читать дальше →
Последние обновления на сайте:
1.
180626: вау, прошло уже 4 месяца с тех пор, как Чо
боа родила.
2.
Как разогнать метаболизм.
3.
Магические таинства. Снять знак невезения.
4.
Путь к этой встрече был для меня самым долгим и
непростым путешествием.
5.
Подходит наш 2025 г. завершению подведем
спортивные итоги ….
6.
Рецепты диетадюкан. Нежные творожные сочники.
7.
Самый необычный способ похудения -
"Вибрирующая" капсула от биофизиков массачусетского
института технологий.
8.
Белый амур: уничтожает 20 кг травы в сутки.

**Directive:**
Repeat all the material exactly as it stands.

**Task result:**
читать дальше →
Последние обновления на сайте:
1.
180626: вау, прошло уже 4 месяца с тех пор, как Чо
боа родила.
2.
Как разогнать метаболизм.
3.
Магические таинства. Снять знак невезения.
4.
Путь к этой встрече был для меня самым долгим и
непростым путешествием.
5.
Подходит наш 2025 г. завершению подведем
спортивные итоги ….
6.
Рецепты диетадюкан. Нежные творожные сочники.
7.
Самый необычный способ похудения -
"Вибрирующая" капсула от биофизиков массачусетского
института технологий.
8.
Белый амур: уничтожает 20 кг травы в сутки.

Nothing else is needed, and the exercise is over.